Task brief | Among the entries, which lines carry the string "kebiasaan"? Copy each of them.

Dataset |
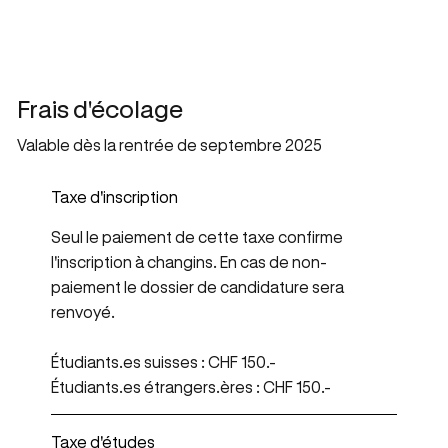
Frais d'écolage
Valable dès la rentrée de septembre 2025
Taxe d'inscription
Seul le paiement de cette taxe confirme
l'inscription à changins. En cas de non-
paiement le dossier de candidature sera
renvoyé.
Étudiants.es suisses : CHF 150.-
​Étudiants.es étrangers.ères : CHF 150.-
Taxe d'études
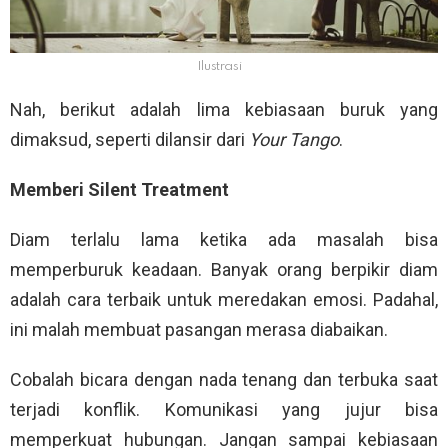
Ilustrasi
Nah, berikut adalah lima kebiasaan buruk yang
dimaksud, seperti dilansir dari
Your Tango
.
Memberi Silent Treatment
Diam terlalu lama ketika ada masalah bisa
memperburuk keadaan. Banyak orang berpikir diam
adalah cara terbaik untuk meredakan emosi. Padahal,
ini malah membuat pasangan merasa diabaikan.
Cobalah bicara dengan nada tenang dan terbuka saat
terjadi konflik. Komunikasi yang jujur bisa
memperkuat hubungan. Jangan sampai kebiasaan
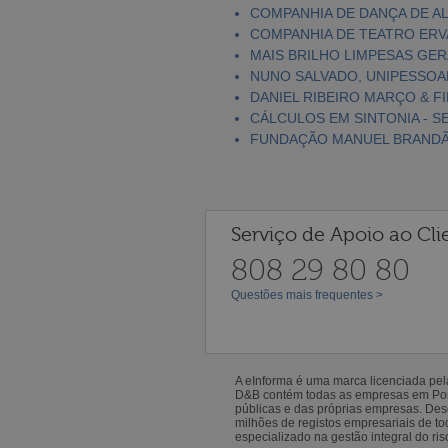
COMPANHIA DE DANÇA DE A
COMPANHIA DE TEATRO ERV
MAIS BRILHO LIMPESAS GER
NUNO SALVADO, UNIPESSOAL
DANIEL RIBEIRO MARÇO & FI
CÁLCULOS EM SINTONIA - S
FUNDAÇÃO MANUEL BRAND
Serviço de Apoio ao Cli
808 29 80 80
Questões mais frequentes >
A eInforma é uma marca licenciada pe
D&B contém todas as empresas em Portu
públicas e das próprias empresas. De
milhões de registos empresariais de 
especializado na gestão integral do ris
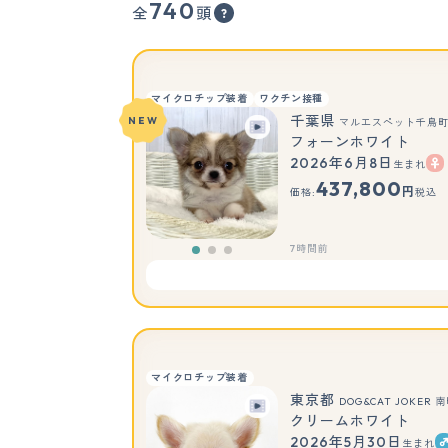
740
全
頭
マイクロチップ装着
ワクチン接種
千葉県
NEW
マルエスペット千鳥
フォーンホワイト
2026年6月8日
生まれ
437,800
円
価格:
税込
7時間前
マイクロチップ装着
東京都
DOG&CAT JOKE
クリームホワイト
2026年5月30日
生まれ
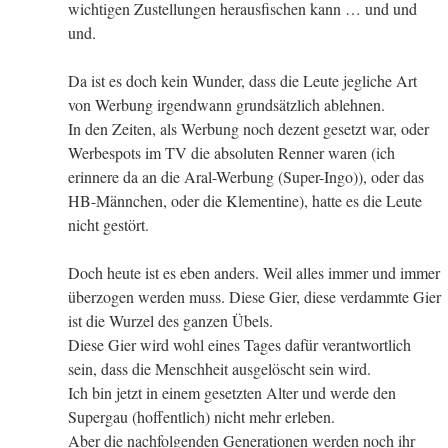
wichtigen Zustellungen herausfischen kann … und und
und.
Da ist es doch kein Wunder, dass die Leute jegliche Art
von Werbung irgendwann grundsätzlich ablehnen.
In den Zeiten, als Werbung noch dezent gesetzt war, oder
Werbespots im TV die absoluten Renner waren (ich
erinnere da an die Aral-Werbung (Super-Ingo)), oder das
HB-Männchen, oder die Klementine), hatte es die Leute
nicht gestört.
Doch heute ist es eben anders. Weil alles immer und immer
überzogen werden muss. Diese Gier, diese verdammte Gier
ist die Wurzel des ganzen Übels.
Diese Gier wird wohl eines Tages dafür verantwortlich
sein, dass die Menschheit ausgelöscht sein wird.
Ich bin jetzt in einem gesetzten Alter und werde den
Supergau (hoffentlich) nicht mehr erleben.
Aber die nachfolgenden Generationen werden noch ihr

Exercise result |
Nah, berikut adalah lima kebiasaan buruk yang
memperkuat hubungan. Jangan sampai kebiasaan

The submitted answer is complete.